WHAT IS EXPECTED:
What number of lines in the listing contain "facin"? Answer with that number only.

─── MATERIAL PROVIDED

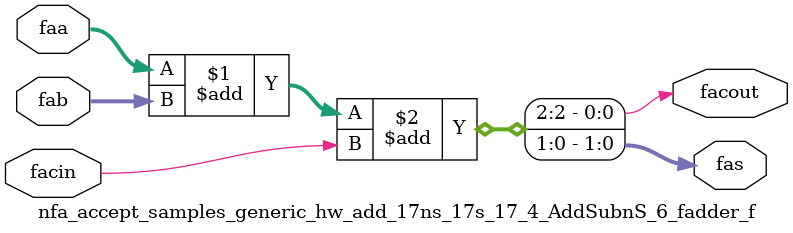
<source format=v>
module nfa_accept_samples_generic_hw_add_17ns_17s_17_4_AddSubnS_6_fadder_f 
#(parameter
    N = 2
)(
    input  [N-1 : 0]  faa,
    input  [N-1 : 0]  fab,
    input  wire  facin,
    output [N-1 : 0]  fas,
    output wire  facout
);
assign {facout, fas} = faa + fab + facin;
endmodule
</source>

──────

SOLUTION TO THIS TASK:
2